### GIVEN DATA
::::::::

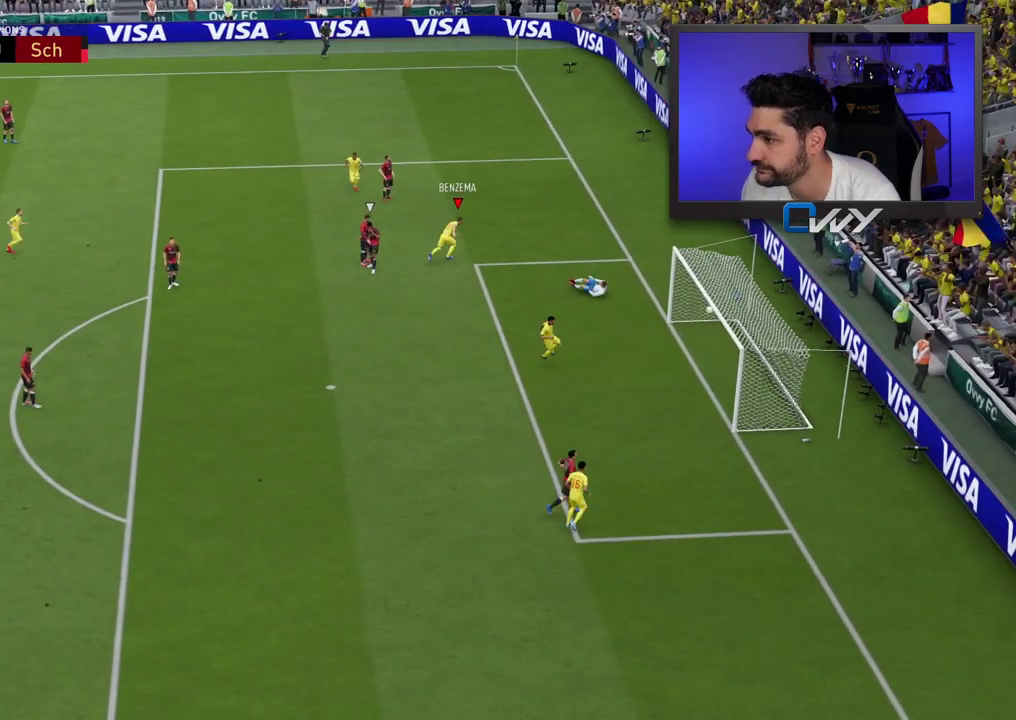
{"buttons": ["CROSS", "L1", "R1"], "left_stick": "center", "right_stick": "center", "events": [[417, "CROSS", "down"], [417, "L1", "down"], [417, "R1", "down"]]}
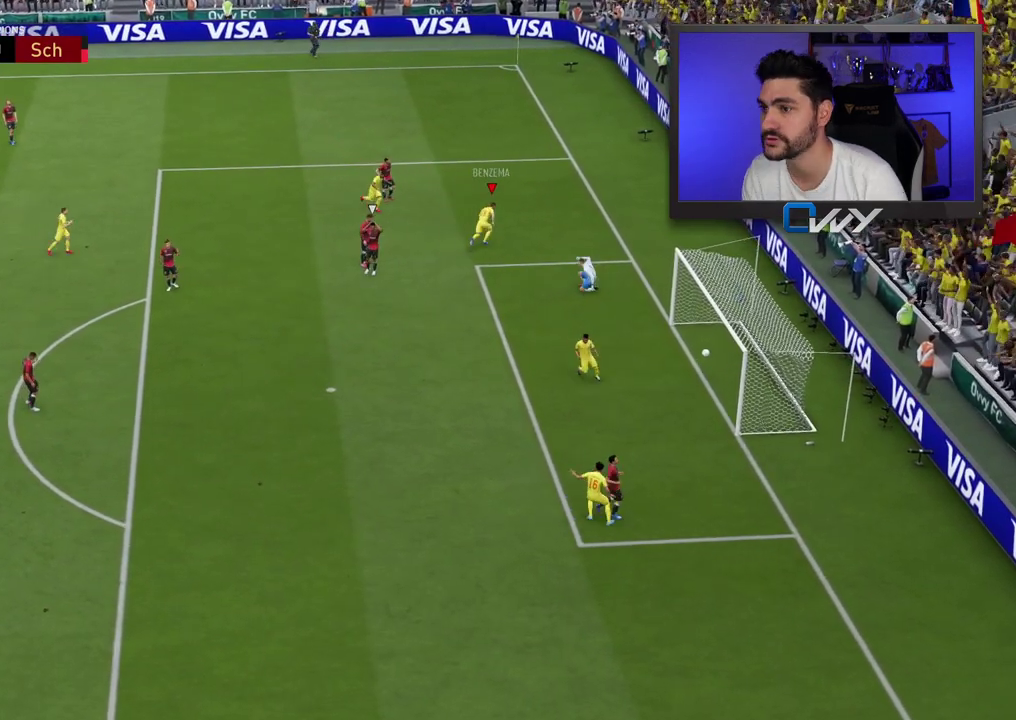
{"buttons": [], "left_stick": "center", "right_stick": "center", "events": [[17, "CROSS", "up"], [33, "L1", "up"], [50, "R1", "up"], [150, "L1", "down"], [183, "CROSS", "down"], [183, "R1", "down"], [267, "CROSS", "up"], [267, "L1", "up"], [283, "R1", "up"]]}
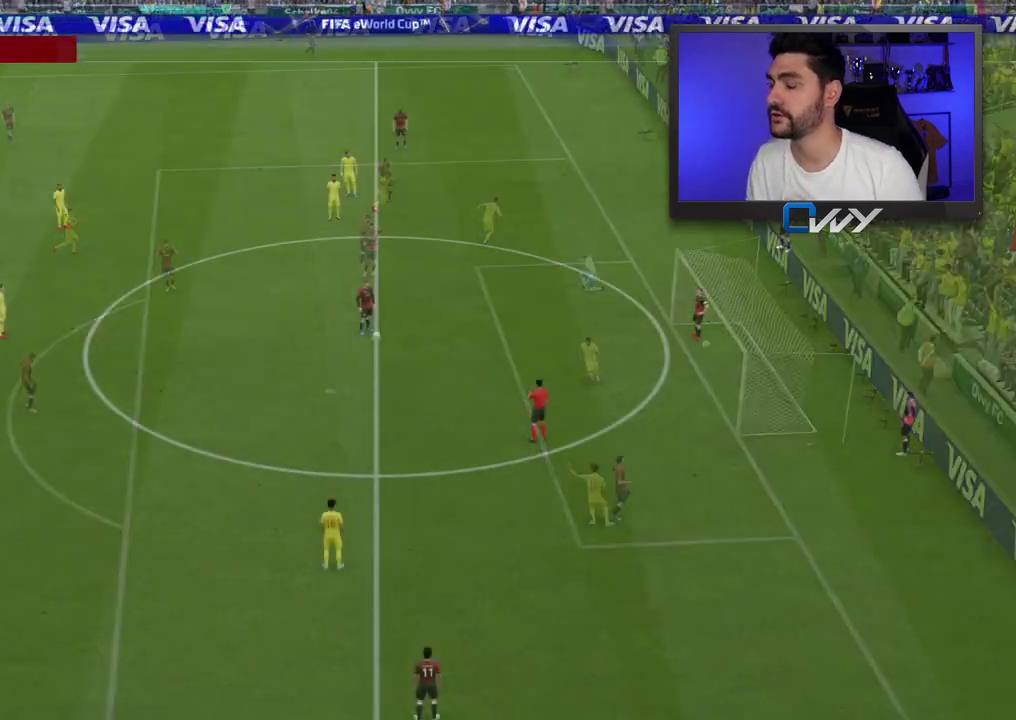
{"buttons": [], "left_stick": "center", "right_stick": "center", "events": []}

::::::::

### WORK ITEM
Only the lines above that include the word "down" belong in the answer; copy each one.

### RESPONSE TO THE TASK
{"buttons": ["CROSS", "L1", "R1"], "left_stick": "center", "right_stick": "center", "events": [[417, "CROSS", "down"], [417, "L1", "down"], [417, "R1", "down"]]}
{"buttons": [], "left_stick": "center", "right_stick": "center", "events": [[17, "CROSS", "up"], [33, "L1", "up"], [50, "R1", "up"], [150, "L1", "down"], [183, "CROSS", "down"], [183, "R1", "down"], [267, "CROSS", "up"], [267, "L1", "up"], [283, "R1", "up"]]}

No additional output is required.